El nuevo recinto, que llevará por nombre Estadio Nacional de El Salvador, se perfila como el principal coloso futbolístico de la región, con una capacidad estimada de 50 mil espectadores, superando a los escenarios existentes en los países vecinos.
La obra se desarrolla en Antiguo Cuscatlán, dentro del área metropolitana de San Salvador, específicamente en los terrenos donde anteriormente se ubicaba la Escuela Militar Capitán General Gerardo Barrios, un espacio cuyo uso fue transformado para dar paso a este ambicioso proyecto deportivo.
La fecha estimada de finalización está prevista para el 2027, oportunamente para el inicio del siguiente ciclo mundialista.
El proyecto fue anunciado oficialmente el 31 de diciembre de 2021 por el presidente salvadoreño Nayib Bukele, quien desde entonces ha impulsado la iniciativa como una pieza clave para modernizar la infraestructura deportiva y posicionar al país como sede de grandes eventos internacionales.
La construcción cuenta con el respaldo del gobierno de China, aliado estratégico que también participó en el desarrollo del Estadio Nacional de Costa Rica.
En términos de inversión, el proyecto supera los 100 millones de dólares, aunque el costo total podría ascender hasta los 500 millones de dólares, conforme se han ampliado los alcances del diseño y las especificaciones técnicas del estadio, según reportes de diversos medios de comunicación.
Uno de los elementos más distintivos del Estadio Nacional de El Salvador será su techo ovalado de gran altura, el cual cubrirá casi por completo el recinto y contará con una abertura central que permitirá la entrada de luz natural directa.
El estadio incorporará materiales renovables y sistemas de energía reciclada, con el objetivo de reducir las emisiones de dióxido de carbono y convertir la sostenibilidad en uno de los pilares del proyecto.
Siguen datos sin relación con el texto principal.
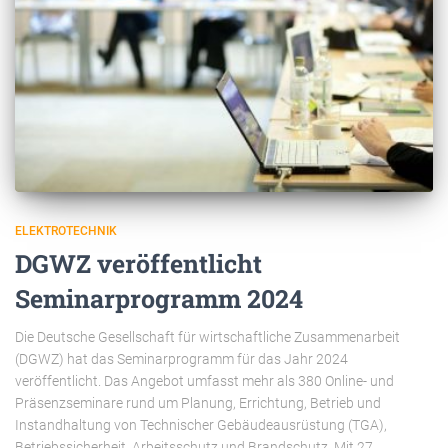
ELEKTROTECHNIK
DGWZ veröffentlicht
Seminarprogramm 2024
Die Deutsche Gesellschaft für wirtschaftliche Zusammenarbeit
(DGWZ) hat das Seminarprogramm für das Jahr 2024
veröffentlicht. Das Angebot umfasst mehr als 380 Online- und
Präsenzseminare rund um Planung, Errichtung, Betrieb und
Instandhaltung von Technischer Gebäudeausrüstung (TGA),
Betriebssicherheit, Arbeitsschutz und Brandschutz. Mit 27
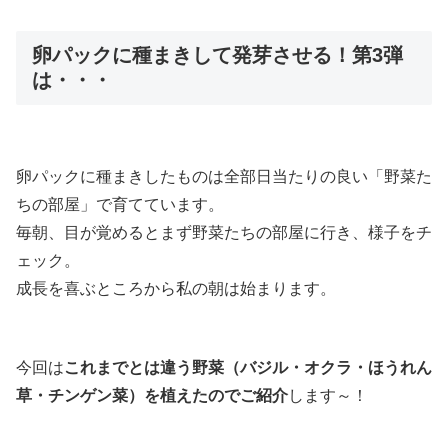
卵パックに種まきして発芽させる！第3弾
は・・・
卵パックに種まきしたものは全部日当たりの良い「野菜た
ちの部屋」で育てています。
毎朝、目が覚めるとまず野菜たちの部屋に行き、様子をチ
ェック。
成長を喜ぶところから私の朝は始まります。
今回は
これまでとは違う野菜（バジル・オクラ・ほうれん
草・チンゲン菜）を植えたのでご紹介
します～！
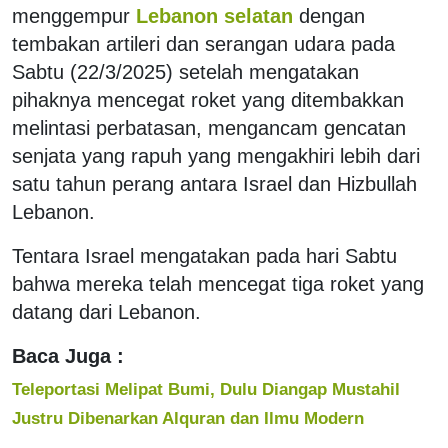
menggempur
Lebanon selatan
dengan
tembakan artileri dan serangan udara pada
Sabtu (22/3/2025) setelah mengatakan
pihaknya mencegat roket yang ditembakkan
melintasi perbatasan, mengancam gencatan
senjata yang rapuh yang mengakhiri lebih dari
satu tahun perang antara Israel dan Hizbullah
Lebanon.
Tentara Israel mengatakan pada hari Sabtu
bahwa mereka telah mencegat tiga roket yang
datang dari Lebanon.
Baca Juga :
Teleportasi Melipat Bumi, Dulu Diangap Mustahil
Justru Dibenarkan Alquran dan Ilmu Modern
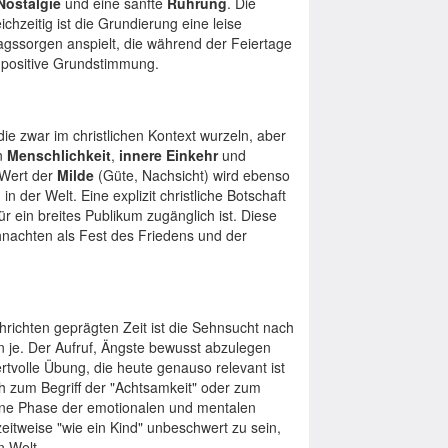
Nostalgie
und eine sanfte
Rührung
. Die
eichzeitig ist die Grundierung eine leise
lltagssorgen anspielt, die während der Feiertage
, positive Grundstimmung.
die zwar im christlichen Kontext wurzeln, aber
en
Menschlichkeit
,
innere Einkehr
und
 Wert der
Milde
(Güte, Nachsicht) wird ebenso
 der Welt. Eine explizit christliche Botschaft
ür ein breites Publikum zugänglich ist. Diese
nachten als Fest des Friedens und der
hrichten geprägten Zeit ist die Sehnsucht nach
 je. Der Aufruf, Ängste bewusst abzulegen
rtvolle Übung, die heute genauso relevant ist
h zum Begriff der "Achtsamkeit" oder zum
eine Phase der emotionalen und mentalen
eitweise "wie ein Kind" unbeschwert zu sein,
n Welt.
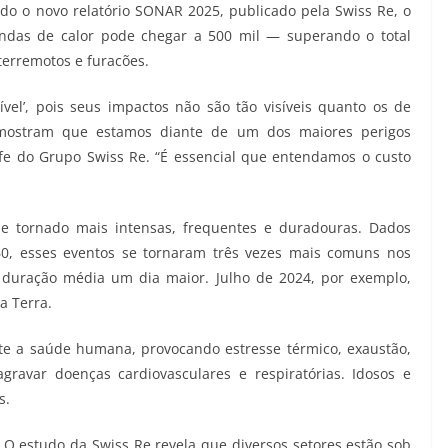
o o novo relatório SONAR 2025, publicado pela Swiss Re, o
ondas de calor pode chegar a 500 mil — superando o total
erremotos e furacões.
ível’, pois seus impactos não são tão visíveis quanto os de
 mostram que estamos diante de um dos maiores perigos
efe do Grupo Swiss Re. “É essencial que entendamos o custo
se tornado mais intensas, frequentes e duradouras. Dados
0, esses eventos se tornaram três vezes mais comuns nos
duração média um dia maior. Julho de 2024, por exemplo,
a Terra.
e a saúde humana, provocando estresse térmico, exaustão,
gravar doenças cardiovasculares e respiratórias. Idosos e
s.
. O estudo da Swiss Re revela que diversos setores estão sob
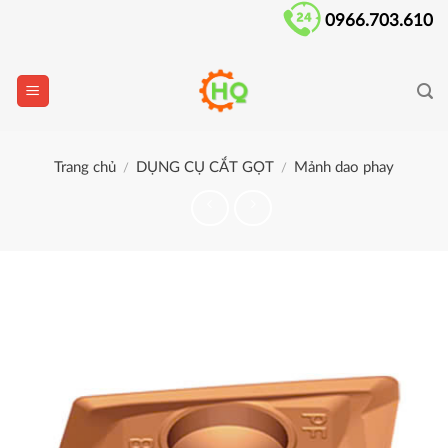
Skip
0966.703.610
to
content
Trang chủ
DỤNG CỤ CẮT GỌT
Mảnh dao phay
/
/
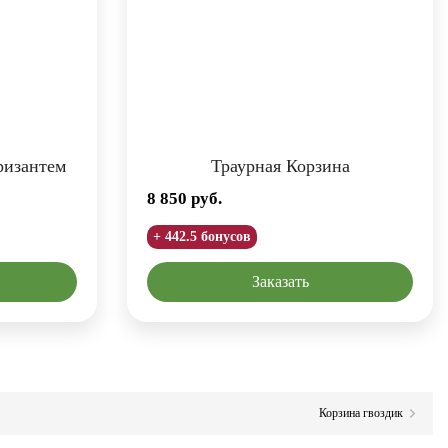
ризантем
Траурная Корзина
8 850
руб.
+ 442.5 бонусов
Заказать
Корзина гвоздик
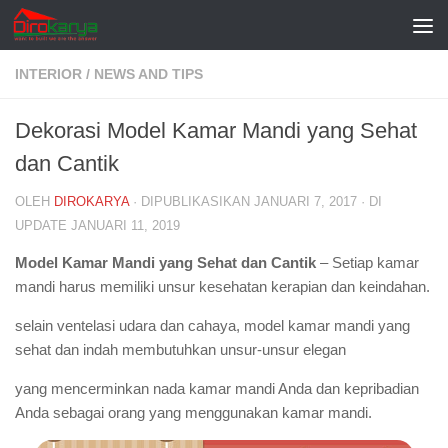
Skip to content
INTERIOR
/
NEWS AND TIPS
Dekorasi Model Kamar Mandi yang Sehat
dan Cantik
OLEH
DIROKARYA
· DIPUBLIKASIKAN
JANUARI 7, 2017
· DI
UPDATE
JANUARI 11, 2019
Model Kamar Mandi yang Sehat dan Cantik
– Setiap kamar
mandi harus memiliki unsur kesehatan kerapian dan keindahan.
selain ventelasi udara dan cahaya, model kamar mandi yang
sehat dan indah membutuhkan unsur-unsur elegan
yang mencerminkan nada kamar mandi Anda dan kepribadian
Anda sebagai orang yang menggunakan kamar mandi.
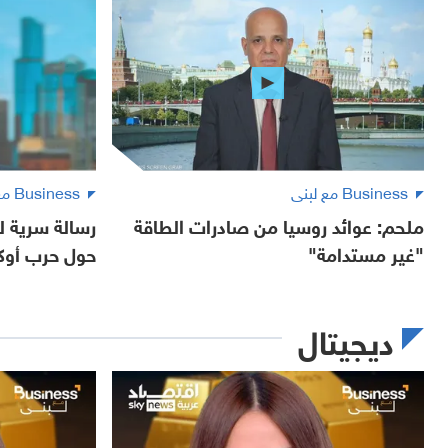
Business مع لبنى
Business مع لبنى
ملحم: عوائد روسيا من صادرات الطاقة
رسالة سرية ل
"غير مستدامة"
حول حرب أوكر
ديجيتال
Asimismo, el diseño contempla de forma detallada las cargas de viento propias de la zona y estrictas medidas sísmicas, un aspecto clave considerando las condiciones geográficas del país.
Desde el punto de vista arquitectónico, no existe en Centroamérica un estadio que se asemeje en escala y propuesta estética al nuevo recinto salvadoreño.
A nivel internacional, su diseño es comparable a estadios de primer nivel, como el Allianz Arena de Alemania, casa del Bayern Múnich, por su imponente presencia y líneas modernas.
La tecnología será un eje central del estadio, no solo para ofrecer una experiencia avanzada a los espectadores, sino también para optimizar la gestión de recursos y garantizar un funcionamiento eficiente y sostenible, de acuerdo con la información divulgada por el gobierno salvadoreño
Con este proyecto, El Salvador apuesta por una infraestructura deportiva de alto impacto regional, que no solo transformará el paisaje urbano de Antiguo Cuscatlán, sino que también busca posicionar al país como un referente en organización de eventos deportivos y espectáculos de gran escala en Centroamérica.